EXERCISE AIM
Extract all lines that hold "APERTURE" from the records below.

DATA TO USE
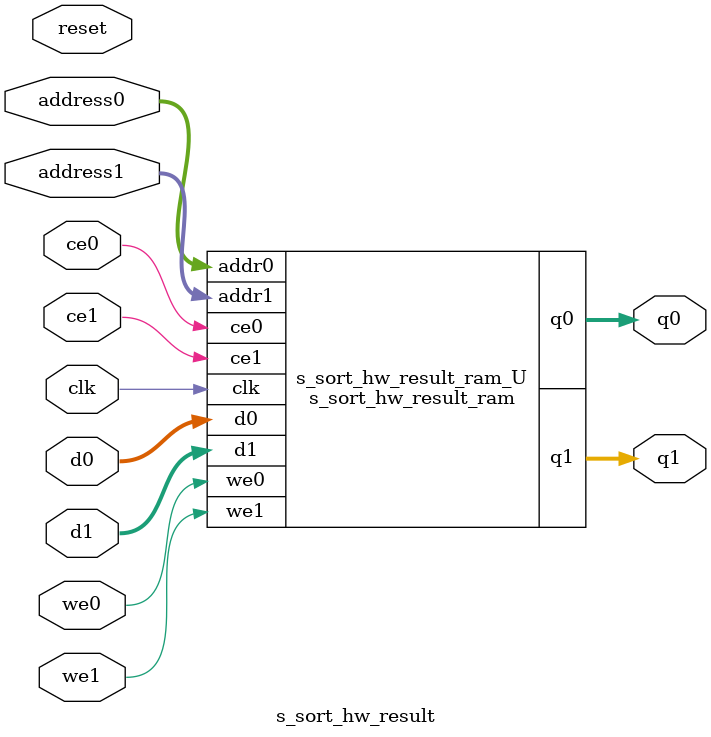
<source format=v>
`timescale 1 ns / 1 ps
module s_sort_hw_result_ram (addr0, ce0, d0, we0, q0, addr1, ce1, d1, we1, q1,  clk);

parameter DWIDTH = 32;
parameter AWIDTH = 4;
parameter MEM_SIZE = 10;

input[AWIDTH-1:0] addr0;
input ce0;
input[DWIDTH-1:0] d0;
input we0;
output reg[DWIDTH-1:0] q0;
input[AWIDTH-1:0] addr1;
input ce1;
input[DWIDTH-1:0] d1;
input we1;
output reg[DWIDTH-1:0] q1;
input clk;

(* ram_style = "block" *)reg [DWIDTH-1:0] ram[0:MEM_SIZE-1];




always @(posedge clk)  
begin 
    if (ce0) 
    begin
        if (we0) 
        begin 
            ram[addr0] <= d0; 
        end 
        q0 <= ram[addr0];
    end
end


always @(posedge clk)  
begin 
    if (ce1) 
    begin
        if (we1) 
        begin 
            ram[addr1] <= d1; 
        end 
        q1 <= ram[addr1];
    end
end


endmodule

`timescale 1 ns / 1 ps
module s_sort_hw_result(
    reset,
    clk,
    address0,
    ce0,
    we0,
    d0,
    q0,
    address1,
    ce1,
    we1,
    d1,
    q1);

parameter DataWidth = 32'd32;
parameter AddressRange = 32'd10;
parameter AddressWidth = 32'd4;
input reset;
input clk;
input[AddressWidth - 1:0] address0;
input ce0;
input we0;
input[DataWidth - 1:0] d0;
output[DataWidth - 1:0] q0;
input[AddressWidth - 1:0] address1;
input ce1;
input we1;
input[DataWidth - 1:0] d1;
output[DataWidth - 1:0] q1;



s_sort_hw_result_ram s_sort_hw_result_ram_U(
    .clk( clk ),
    .addr0( address0 ),
    .ce0( ce0 ),
    .we0( we0 ),
    .d0( d0 ),
    .q0( q0 ),
    .addr1( address1 ),
    .ce1( ce1 ),
    .we1( we1 ),
    .d1( d1 ),
    .q1( q1 ));

endmodule


</source>
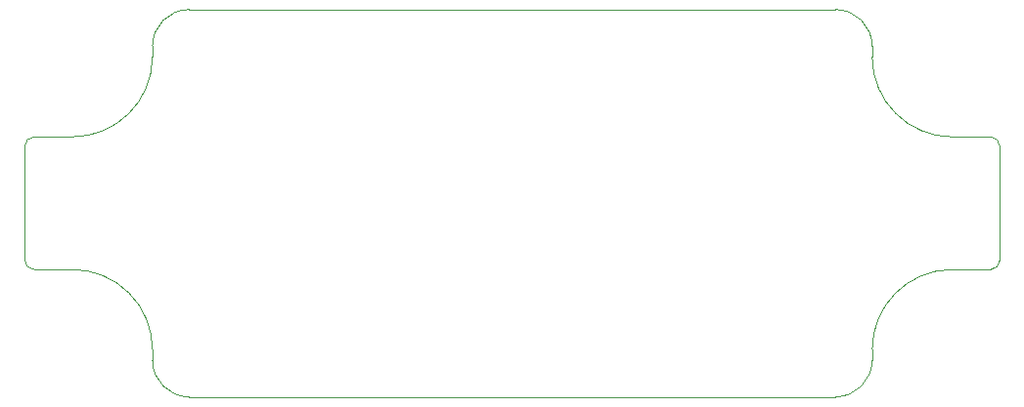
<source format=gbr>
%TF.GenerationSoftware,KiCad,Pcbnew,8.0.7-8.0.7-0~ubuntu24.04.1*%
%TF.CreationDate,2025-01-05T10:18:19-08:00*%
%TF.ProjectId,mini-pdb,6d696e69-2d70-4646-922e-6b696361645f,1.1*%
%TF.SameCoordinates,Original*%
%TF.FileFunction,Profile,NP*%
%FSLAX46Y46*%
G04 Gerber Fmt 4.6, Leading zero omitted, Abs format (unit mm)*
G04 Created by KiCad (PCBNEW 8.0.7-8.0.7-0~ubuntu24.04.1) date 2025-01-05 10:18:19*
%MOMM*%
%LPD*%
G01*
G04 APERTURE LIST*
%TA.AperFunction,Profile*%
%ADD10C,0.076200*%
%TD*%
G04 APERTURE END LIST*
D10*
X247181200Y-120325000D02*
G75*
G02*
X247975000Y-121118800I0J-793800D01*
G01*
X174625000Y-112450000D02*
X174625000Y-113375000D01*
X163575000Y-121118750D02*
X163575000Y-131031250D01*
X233750000Y-109275000D02*
X177800000Y-109275000D01*
X174625000Y-138775000D02*
X174625000Y-139700000D01*
X164368750Y-131825000D02*
X167675000Y-131825000D01*
X167675000Y-131825000D02*
G75*
G02*
X174625000Y-138775000I0J-6950000D01*
G01*
X236925000Y-138775000D02*
G75*
G02*
X243875000Y-131825000I6950000J0D01*
G01*
X236925000Y-139700000D02*
G75*
G02*
X233750000Y-142875000I-3175000J0D01*
G01*
X243875000Y-120325000D02*
G75*
G02*
X236925000Y-113375000I0J6950000D01*
G01*
X236925000Y-113375000D02*
X236925000Y-112450000D01*
X174625000Y-112450000D02*
G75*
G02*
X177800000Y-109275000I3175000J0D01*
G01*
X243875000Y-131825000D02*
X247181200Y-131825000D01*
X177800000Y-142875000D02*
G75*
G02*
X174625000Y-139700000I0J3175000D01*
G01*
X167675000Y-120325000D02*
X164368750Y-120325000D01*
X233750000Y-109275000D02*
G75*
G02*
X236925000Y-112450000I0J-3175000D01*
G01*
X247975000Y-131031200D02*
X247975000Y-121118800D01*
X163575000Y-121118750D02*
G75*
G02*
X164368750Y-120325000I793800J-50D01*
G01*
X236925000Y-139700000D02*
X236925000Y-138775000D01*
X164368750Y-131825000D02*
G75*
G02*
X163575000Y-131031250I50J793800D01*
G01*
X247975000Y-131031200D02*
G75*
G02*
X247181200Y-131825000I-793800J0D01*
G01*
X174625000Y-113375000D02*
G75*
G02*
X167675000Y-120325000I-6950000J0D01*
G01*
X177800000Y-142875000D02*
X233750000Y-142875000D01*
X247181200Y-120325000D02*
X243875000Y-120325000D01*
M02*

</source>
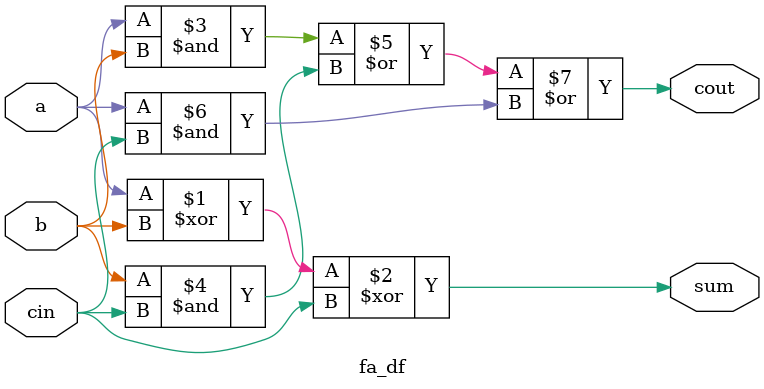
<source format=v>
module fa_df(a,b,cin,cout,sum);
  input a,b,cin;
  output cout,sum;

  assign sum = a^b^cin;
  assign cout = a&b | b&cin | a&cin;
endmodule

</source>
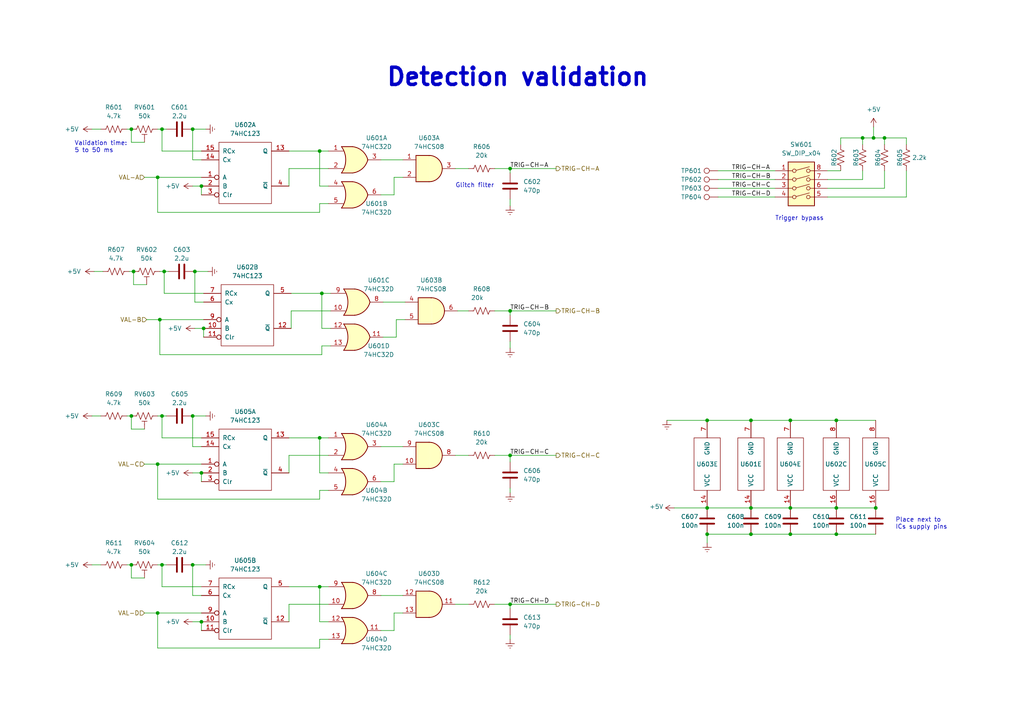
<source format=kicad_sch>
(kicad_sch (version 20211123) (generator eeschema)

  (uuid 8c20830d-360e-4486-9077-4253a69ccd40)

  (paper "A4")

  (title_block
    (title "Detection Validation Circuits")
    (rev "v1.0.0")
    (company "CNPEM - Brazilian Center for Research in Energy and Materials")
    (comment 1 "Group: ENT/AIS")
    (comment 2 "Authors: Gabriel Brunheira / Samuel Fraga")
  )

  

  (junction (at 38.1 37.465) (diameter 0) (color 0 0 0 0)
    (uuid 00ab7a9b-0410-4c37-b0f9-6e2879d608e8)
  )
  (junction (at 229.235 147.32) (diameter 0) (color 0 0 0 0)
    (uuid 0572f99c-db67-4e0d-a67f-5b2c3e6f7727)
  )
  (junction (at 59.055 95.25) (diameter 0) (color 0 0 0 0)
    (uuid 0e57c427-a986-4440-acee-f9e20f6adf98)
  )
  (junction (at 217.805 121.92) (diameter 0) (color 0 0 0 0)
    (uuid 0f258746-ec59-4889-a1cf-4c1243bd8f02)
  )
  (junction (at 55.88 120.65) (diameter 0) (color 0 0 0 0)
    (uuid 1b9dd75c-418f-4ef7-975c-65e1f8780abc)
  )
  (junction (at 250.19 40.005) (diameter 0) (color 0 0 0 0)
    (uuid 219860b3-b172-4f53-9dfa-f01f6f7b8198)
  )
  (junction (at 38.1 120.65) (diameter 0) (color 0 0 0 0)
    (uuid 22c8998c-a633-4594-b457-cfbdfe3d36e5)
  )
  (junction (at 253.365 40.005) (diameter 0) (color 0 0 0 0)
    (uuid 27b876af-c51d-435d-b5c1-ec233b452cb2)
  )
  (junction (at 58.42 180.34) (diameter 0) (color 0 0 0 0)
    (uuid 296c424b-052d-46e2-94c5-65a3e8e022d6)
  )
  (junction (at 46.99 120.65) (diameter 0) (color 0 0 0 0)
    (uuid 330315fe-5ef8-46a7-9e77-1b9cf14b457a)
  )
  (junction (at 92.71 170.18) (diameter 0) (color 0 0 0 0)
    (uuid 44ace730-ef56-4bef-b793-014c3ecfaa8d)
  )
  (junction (at 55.88 163.83) (diameter 0) (color 0 0 0 0)
    (uuid 467865d4-8574-498f-866e-6febf686b59e)
  )
  (junction (at 92.71 127) (diameter 0) (color 0 0 0 0)
    (uuid 474c625c-9383-4cd7-9b4c-2badf4e9629e)
  )
  (junction (at 58.42 137.16) (diameter 0) (color 0 0 0 0)
    (uuid 4c92efc9-6945-45af-bc33-c75fa76ea9ba)
  )
  (junction (at 254 147.32) (diameter 0) (color 0 0 0 0)
    (uuid 66969345-9b56-41cc-9bae-d6b9eaf11b88)
  )
  (junction (at 45.72 134.62) (diameter 0) (color 0 0 0 0)
    (uuid 675c2436-6ff8-4205-81ed-17842a265bac)
  )
  (junction (at 205.105 147.32) (diameter 0) (color 0 0 0 0)
    (uuid 67706674-23bb-4039-8eef-c969d97bca02)
  )
  (junction (at 205.105 121.92) (diameter 0) (color 0 0 0 0)
    (uuid 68459f7f-cd09-4e48-9314-62a427310054)
  )
  (junction (at 55.88 37.465) (diameter 0) (color 0 0 0 0)
    (uuid 6b0e527d-84de-4b1c-9193-abdc3edb0d27)
  )
  (junction (at 217.805 154.94) (diameter 0) (color 0 0 0 0)
    (uuid 6feef7d1-1154-4811-9984-85f47d3d13aa)
  )
  (junction (at 229.235 154.94) (diameter 0) (color 0 0 0 0)
    (uuid 74a62fb7-8622-4bf2-8ae5-4ad998e0824d)
  )
  (junction (at 242.57 154.94) (diameter 0) (color 0 0 0 0)
    (uuid 75c4657c-34fc-4374-adef-341d3085aaca)
  )
  (junction (at 93.345 85.09) (diameter 0) (color 0 0 0 0)
    (uuid 7dec77b7-9e90-4a42-a002-6c7f994a302f)
  )
  (junction (at 45.72 51.435) (diameter 0) (color 0 0 0 0)
    (uuid 882d3de8-df47-48ee-b74a-8eb11c9bd23a)
  )
  (junction (at 147.955 90.17) (diameter 0) (color 0 0 0 0)
    (uuid 88ec003e-0bf0-4eab-a1d9-2a456d2d88af)
  )
  (junction (at 217.805 147.32) (diameter 0) (color 0 0 0 0)
    (uuid 8ef80980-3197-4b87-b2a8-0bcf656ea470)
  )
  (junction (at 147.955 48.895) (diameter 0) (color 0 0 0 0)
    (uuid 8fbaf5d7-a59d-4326-bf8c-c55653797bfe)
  )
  (junction (at 205.105 154.94) (diameter 0) (color 0 0 0 0)
    (uuid 97265e10-17d6-4d28-942a-5ae2a328372b)
  )
  (junction (at 92.71 43.815) (diameter 0) (color 0 0 0 0)
    (uuid 9b5ed0d3-c12a-4932-a93c-a3a73414f23d)
  )
  (junction (at 38.735 78.74) (diameter 0) (color 0 0 0 0)
    (uuid 9bc9cab3-543d-45c8-a533-91ecc8a88ece)
  )
  (junction (at 147.955 132.08) (diameter 0) (color 0 0 0 0)
    (uuid 9bd1118a-37aa-479c-9843-bbc997ad4cbe)
  )
  (junction (at 56.515 78.74) (diameter 0) (color 0 0 0 0)
    (uuid 9fa1c613-9c92-4f0f-a186-a7b27baf557a)
  )
  (junction (at 58.42 53.975) (diameter 0) (color 0 0 0 0)
    (uuid a82f5b8b-9969-4e05-bc61-c5ed49b46999)
  )
  (junction (at 256.54 40.005) (diameter 0) (color 0 0 0 0)
    (uuid ad77260d-09c7-425f-835a-00818f41184e)
  )
  (junction (at 242.57 147.32) (diameter 0) (color 0 0 0 0)
    (uuid af755b4c-7ab2-4aef-897a-26a2bd901e01)
  )
  (junction (at 46.99 163.83) (diameter 0) (color 0 0 0 0)
    (uuid b3ea669c-d8af-4f6c-b425-e1e1e225e378)
  )
  (junction (at 46.99 37.465) (diam
... [125282 chars truncated]
</source>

RESULT OF THE TASK
G04 APERTURE LIST*
G04 APERTURE END LIST*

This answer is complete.